Recadinho da semana: as newsletters Tá Todo Mundo Tentando e Paulicéia estão passando por mudanças. Quem apoia o Paulicéia recebeu nessa quarta-feira um email explicando que o projeto será encerrado e que o Guia Paulicéia passará a fazer parte da Tá Todo Mundo Tentando. Há alguns motivos pra isso, mas o mais importante é que o Substack Local, o programa de patrocínio que viabilizou o Paulicéia, chegou ao fim e eu vou aproveitar a oportunidade para centralizar meu conteúdo em uma única newsletter. A Tá Todo Mundo Tentando continuará gratuita, enviada toda sexta-feira de manhã com uma crônica e dicas de livros (e outras coisas mais) e, a partir de 01/07, terá o complemento do Guia Paulicéia, minhas onze semanais dicas de coisas legais para fazer em São Paulo, somente para apoiadores. A minha intenção é ao longo dos próximos meses criar mais conteúdos exclusivos para apoiadores, como desconto nos cursos que vou dar no segundo semestre e emails com conteúdos especiais — isso tudo, claro, será bem divulgado por aqui mesmo. Caso você queira, pode apoiar o projeto desde já. E, como sempre, para falar comigo é só dar uma resposta nesse email.

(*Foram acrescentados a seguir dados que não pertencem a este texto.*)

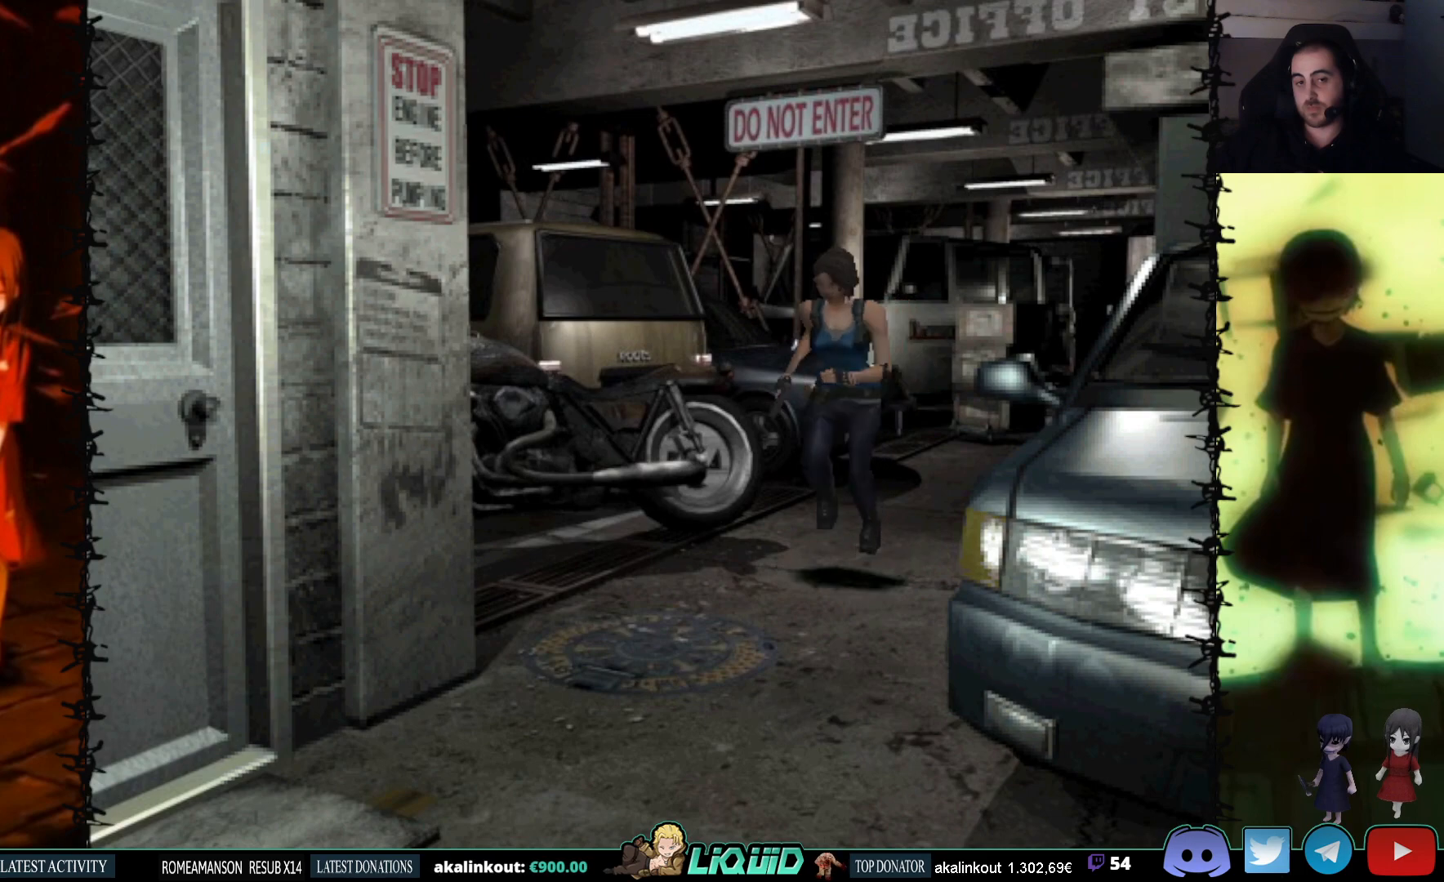
{"buttons": ["SQUARE", "DPAD_UP"], "events": [[150, "DPAD_RIGHT", "up"]]}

Celeuma da semana no Twitter, o #SwedenGate, foi uma das raras oportunidades de treta online em que a gente acaba aprendendo alguma coisa ao rolar a timeline. Explico: alguém perguntou qual foi a experiência de choque cultural mais estranha que os seguidores já passaram em viagens, e alguém respondeu uma história curta sobre o hóspede ficar fechado no quarto enquanto a família dona da casa come (não por vontade própria). Parece que em algumas culturas nórdicas isso de não dividir comida com as visitas é normal e aceito.

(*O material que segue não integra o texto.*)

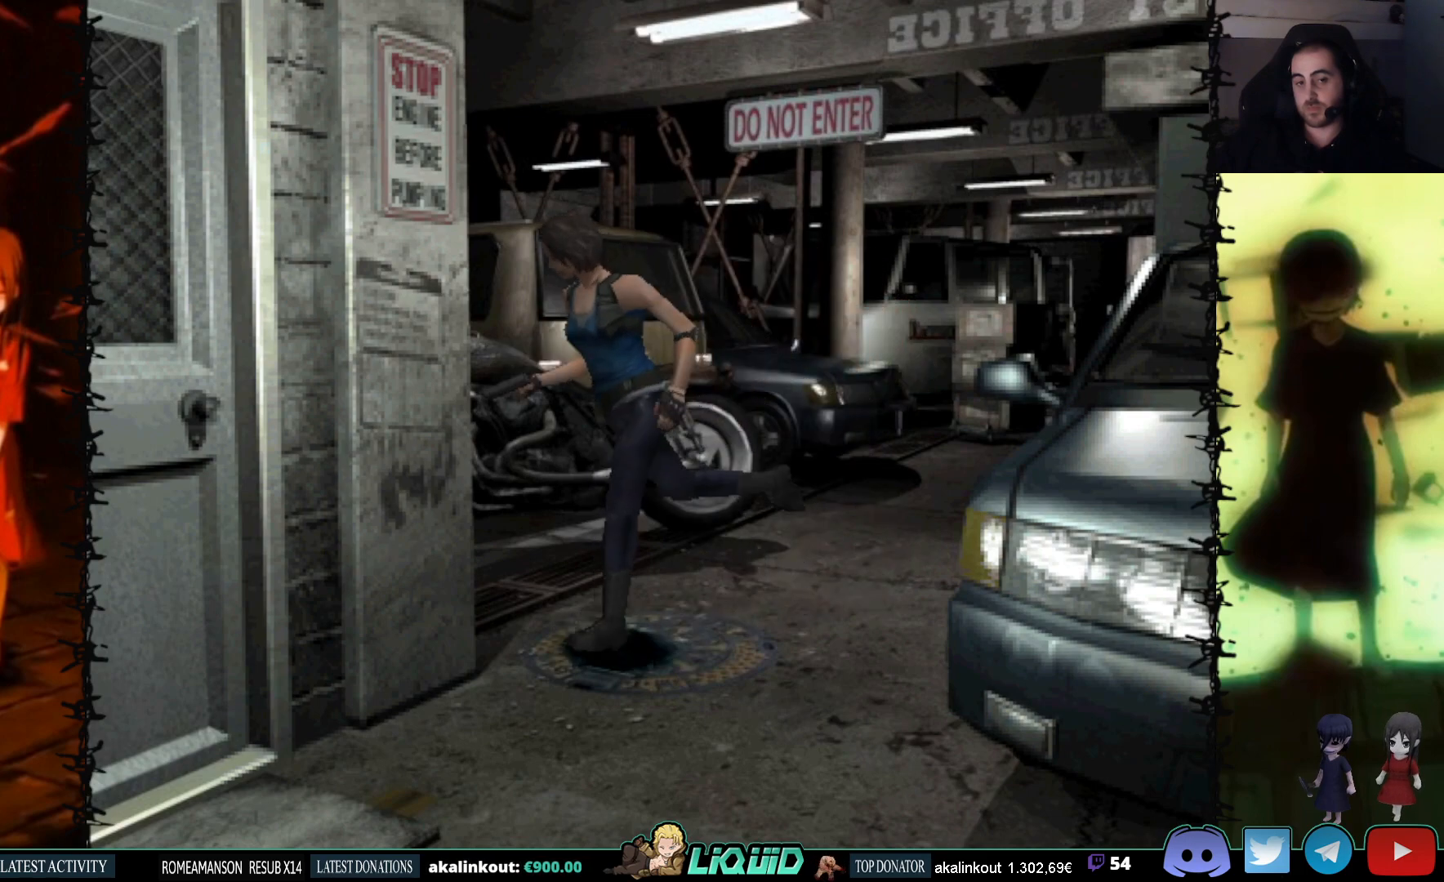
{"buttons": ["SQUARE", "DPAD_RIGHT"], "events": [[67, "DPAD_LEFT", "down"], [250, "DPAD_LEFT", "up"], [333, "DPAD_RIGHT", "down"], [500, "DPAD_UP", "up"]]}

Longe de mim apontar o dedo para pessoas e culturas que não conheço, ainda mais a partir de relatos do Twitter. Mas a repercussão, vocês me desculpem, foi boa demais. Primeiro que rendeu uma porção de explicações histórico-culturais interessantes. E segundo (mas não menos importante) que foi uma delícia ler as respostas das @s de países mediterrâneos, árabes e latinos, em geral países onde não repartir a comida é uma ofensa real.
Não sei se todo mundo que lê aqui sabe, mas viajei bastante na vida, normalmente sozinha — tenho até um livro sobre isso. E comida sempre (sempre!) é parte muito importante dessas viagens. E nunca me deparei com uma situação como a narrada pelo colega no twitter. Pelo contrário. Visitando (a convite) a casa paupérrima da faxineira do templo jainista com quem fiz amizade em Cochin, recebi xícaras de de chai quente, feito na horas, enquanto conversávamos numa mistura estranha de gestos, português e malayalam, sentadas no chão, com a porta aberta para os vizinhos poderem participar. Numa casa de família sobre uma palafita no norte do Amazonas, a caminho do Xixuaú, ganhei suco de fruta e biscoitos de tapioca. Numa visita à Ocupação Nova Palestina, extremo sul da cidade de São Paulo, tinha café quente e água fresca me esperando quando cheguei.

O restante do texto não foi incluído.